Estude os meios que sua empresa utiliza

É importante, ainda, analisar onde o meme será usado. Pelo caráter mais disperso e ágil, os memes geralmente circulam pelas redes sociais, então pode não ser uma boa ideia utilizá-lo em ações para meios como rádio e televisão, cujo público pode ser diferente daquele que consome conteúdo de Instagram e Twitter, por exemplo.

Como e por que um conteúdo viraliza?

No final de 2021, uma cena protagonizada pela atriz Sophie Charlotte no remake da novela Ti Ti Ti, exibida pela Globo em 2011, viralizou nas redes sociais. Na cena, Sophie leva um tapa da personagem da atriz Elisângela, enquanto come um pedaço de pão. O que chama atenção na cena é a espontaneidade de Sophie, que começa a rir e, o que era um erro de gravação acabou indo ao ar e fazendo sucesso. Por que a cena viralizou só depois de 10 anos que a novela foi ao ar, porém, ninguém sabe.

Segundo especialistas, não é possível explicar como e por que esse tipo de resgate acontece e vira meme. Alguns memes antigos voltam à tona em determinadas épocas, outros surgem de cenas já conhecidas, mas com outros contextos.

“Uma das primeiras referências que existem de meme é de um biólogo Richard Dawkins, que faz uma analogia dos memes com os genes, tanto que a origem do termo meme está em mimesis, que significa imitação. A analogia que ele faz é: assim como os genes são núcleos que replicam informações biológicas, os memes seriam núcleos que replicam informações culturais. O que ele quer dizer é que seria uma coisa um pouco aleatória essa dinâmica de replicação dos memes. É quase consenso que uma marca não consegue produzir um meme – é mais produtivo aproveitar um meme em benefício da própria marca”, explica o jornalista.

Assim, da mesma forma que os memes vêm e voltam, com novos significados, as empresas podem adaptá-los de acordo com a mensagem que querem passar. A Skol, por exemplo, adaptou o meme da Bettina Rudolph (que em 2019 ficou famosa por anúncio para o YouTube da Empiricus no qual afirmava ter ficado milionária em apenas três anos com um investimento inicial de R$ 1.520,00) com a propaganda “Oi, meu nome é Malttina. E eu nunca vou acumular um milhão. Porque né…”, para fazer menção à cerveja sem milho.

Use e abuse: mas só se a sua marca permitir

Provavelmente, em 2022 você ouviu ou repetiu a frase “Reage, mulher, bota um cropped!”, ou até mesmo compartilhou alguma montagem fazendo piada com o alto preço da gasolina, certo? Os memes surgem nas mais variadas situações: conversas informais, cenas televisivas, propagandas que não foram muito bem aceitas e, no Brasil, até nas dificuldades do dia a dia.

Usar a diversão para se comunicar, afinal, é uma boa estratégia para que a empresa seja lembrada pelo público.
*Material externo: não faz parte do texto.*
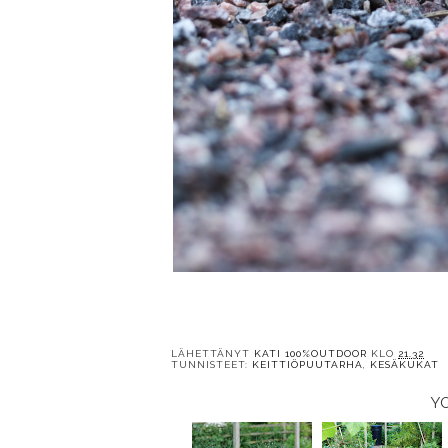
LÄHETTÄNYT
KATI 100%OUTDOOR
KLO
21.32
TUNNISTEET:
KEITTIÖPUUTARHA
,
KESÄKUKAT
Y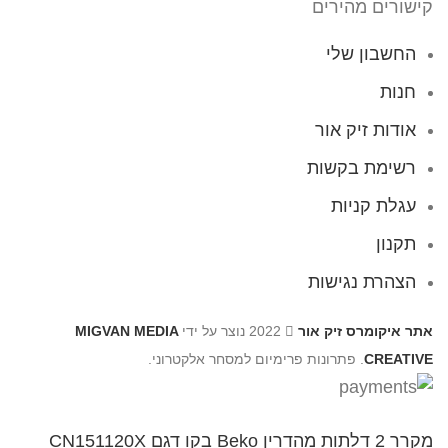
קישורים מהירים
החשבון שלי
חנות
אודות זיק אור
רשימת בקשות
עגלת קניות
תקנון
הצהרת נגישות
אתר איקומרס זיק אור
2022 נוצר על ידי
MIGVAN MEDIA
CREATIVE
. פתרונות פרימיום למסחר אלקטרוני.
מקרר ‏2 דלתות מהדרין Beko בקו ‏דגם CN151120X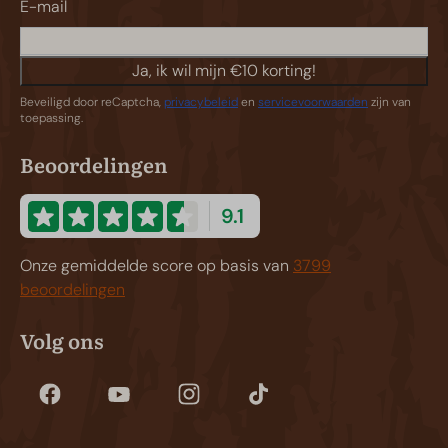
E-mail
Ja, ik wil mijn €10 korting!
Beveiligd door reCaptcha,
privacybeleid
en
servicevoorwaarden
zijn van
toepassing.
Beoordelingen
9.1
Onze gemiddelde score op basis van
3799
beoordelingen
Volg ons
Um bom exemplo de marca que utiliza a linguagem descolada em suas redes sociais é a Netflix, que chama atenção pela agilidade em reproduzir memes e conversar com os usuários.

Já quem ganhou fama por usar memes em um negócio inesperado foi o cemitério Jardim da Ressurreição, que usa uma linguagem divertida e montagens com frases do momento no Instagram e Facebook. “Por meio da utilização de memes, o cemitério conseguiu atrair um grande público e seguidores, tratando um assunto delicado e pesado de forma leve e divertida. Eles entenderam que mesmo sendo uma instituição que é associada por grande parte das pessoas a algo triste, demonstra que é uma etapa natural da vida e pode sim, ser comunicada de uma forma respeitosa e humorística”, comenta Brunno. Ou seja: para aproveitar a onda dos memes, mais importante do que a área em que a empresa atua é a coerência na comunicação.